Straight Jackets of Business and Stock Gurus
Business processes are amongst the most valuable assets of any organization, though they have no places on financial statements. A prime benefit of recruiting people from other companies is to learn about these relatively secret but hugely important processes. Some of the best values of engaging consultants arise from their programs to install new processes in client organizations. The concept of innovation as a process, which straddles all levels and branches or organization, is at least as relevant for stock investment as it is for corporations. A financial advisor may invest very differently from the recommendation he or she makes to clients. Similarly, executives from financial institutions can give entirely misleading statements when interviewed on business channels of television. That is why the recent finding about how creativity should be tightly bottled within the confines of organization strategy and customer feedback, could be humbug!
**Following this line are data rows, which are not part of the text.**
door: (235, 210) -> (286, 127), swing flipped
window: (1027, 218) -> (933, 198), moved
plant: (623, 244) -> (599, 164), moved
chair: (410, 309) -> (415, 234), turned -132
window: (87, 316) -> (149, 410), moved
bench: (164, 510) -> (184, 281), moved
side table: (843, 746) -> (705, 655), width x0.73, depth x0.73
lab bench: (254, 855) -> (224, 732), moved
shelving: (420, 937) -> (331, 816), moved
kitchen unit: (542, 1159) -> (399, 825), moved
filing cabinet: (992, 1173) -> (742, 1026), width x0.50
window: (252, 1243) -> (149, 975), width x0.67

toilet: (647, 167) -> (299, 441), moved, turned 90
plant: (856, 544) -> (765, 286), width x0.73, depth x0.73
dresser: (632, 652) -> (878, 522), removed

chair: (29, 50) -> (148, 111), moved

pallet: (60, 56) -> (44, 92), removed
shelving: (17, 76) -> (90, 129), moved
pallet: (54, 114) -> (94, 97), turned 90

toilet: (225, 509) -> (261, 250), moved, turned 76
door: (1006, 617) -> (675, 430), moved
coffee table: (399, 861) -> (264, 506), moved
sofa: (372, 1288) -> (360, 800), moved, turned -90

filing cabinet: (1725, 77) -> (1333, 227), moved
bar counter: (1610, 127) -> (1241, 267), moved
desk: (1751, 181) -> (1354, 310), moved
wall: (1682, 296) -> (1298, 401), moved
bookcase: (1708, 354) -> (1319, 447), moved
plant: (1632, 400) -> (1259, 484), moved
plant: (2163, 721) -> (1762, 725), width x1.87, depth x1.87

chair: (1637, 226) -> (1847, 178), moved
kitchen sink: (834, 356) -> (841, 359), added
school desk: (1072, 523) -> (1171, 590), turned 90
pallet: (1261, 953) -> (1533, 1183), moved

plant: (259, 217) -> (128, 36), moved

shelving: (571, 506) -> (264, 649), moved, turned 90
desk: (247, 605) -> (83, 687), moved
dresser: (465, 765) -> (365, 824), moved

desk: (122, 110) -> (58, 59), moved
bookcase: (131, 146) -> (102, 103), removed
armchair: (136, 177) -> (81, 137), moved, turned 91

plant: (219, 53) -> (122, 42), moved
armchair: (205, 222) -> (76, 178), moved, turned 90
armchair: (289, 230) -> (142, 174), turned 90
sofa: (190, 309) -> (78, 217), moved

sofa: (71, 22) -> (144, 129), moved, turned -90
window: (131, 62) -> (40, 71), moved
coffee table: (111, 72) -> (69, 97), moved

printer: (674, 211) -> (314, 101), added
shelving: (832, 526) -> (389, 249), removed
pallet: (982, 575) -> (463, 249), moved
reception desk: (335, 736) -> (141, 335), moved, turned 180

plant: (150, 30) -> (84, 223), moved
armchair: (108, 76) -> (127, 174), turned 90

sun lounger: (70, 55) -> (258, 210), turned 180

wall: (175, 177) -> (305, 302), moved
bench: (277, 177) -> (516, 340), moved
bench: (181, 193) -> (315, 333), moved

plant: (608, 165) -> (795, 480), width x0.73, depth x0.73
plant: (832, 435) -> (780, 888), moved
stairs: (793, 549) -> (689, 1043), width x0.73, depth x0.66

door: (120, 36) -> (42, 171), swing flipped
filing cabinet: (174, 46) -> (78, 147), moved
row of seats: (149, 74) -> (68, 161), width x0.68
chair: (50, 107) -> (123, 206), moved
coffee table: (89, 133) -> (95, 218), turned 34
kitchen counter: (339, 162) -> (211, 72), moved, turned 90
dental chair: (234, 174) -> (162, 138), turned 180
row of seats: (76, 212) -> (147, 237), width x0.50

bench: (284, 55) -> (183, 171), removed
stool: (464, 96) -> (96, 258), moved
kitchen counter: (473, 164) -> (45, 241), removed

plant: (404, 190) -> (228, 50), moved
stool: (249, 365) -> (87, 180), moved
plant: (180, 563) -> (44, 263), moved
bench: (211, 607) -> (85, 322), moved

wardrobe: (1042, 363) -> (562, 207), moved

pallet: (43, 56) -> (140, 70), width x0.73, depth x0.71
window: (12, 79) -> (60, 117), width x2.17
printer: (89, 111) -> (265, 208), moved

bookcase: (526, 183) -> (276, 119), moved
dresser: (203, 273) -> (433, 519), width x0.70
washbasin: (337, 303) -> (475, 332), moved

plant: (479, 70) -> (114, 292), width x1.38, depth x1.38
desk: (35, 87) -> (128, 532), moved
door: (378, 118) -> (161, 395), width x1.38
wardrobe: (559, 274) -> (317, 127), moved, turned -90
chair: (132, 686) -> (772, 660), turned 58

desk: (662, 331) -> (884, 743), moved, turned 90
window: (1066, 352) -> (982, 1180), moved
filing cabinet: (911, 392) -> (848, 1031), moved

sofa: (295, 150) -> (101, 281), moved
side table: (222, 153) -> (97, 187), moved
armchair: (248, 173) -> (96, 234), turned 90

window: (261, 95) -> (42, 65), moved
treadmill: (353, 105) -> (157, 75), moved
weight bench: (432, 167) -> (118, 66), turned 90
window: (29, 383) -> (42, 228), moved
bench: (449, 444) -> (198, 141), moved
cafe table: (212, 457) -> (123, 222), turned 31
Adversity is a classic driver of innovation. No stock investor would like to wait for such a situation to develop before getting the creative juices to flow, but everyone stands to gain by studying how organizations extricate themselves from nearly hopeless situations by collective thinking ‘out of the box’. An acutely adverse situation such as a stock market crash or a natural disaster is not appropriate for useful new ideas, because people tend to panic unless rigorously trained to take preventive and contingent actions. However, chronic business stagnation or decline is the kind of environment in which groups of people can show unusual levels of ingenuity.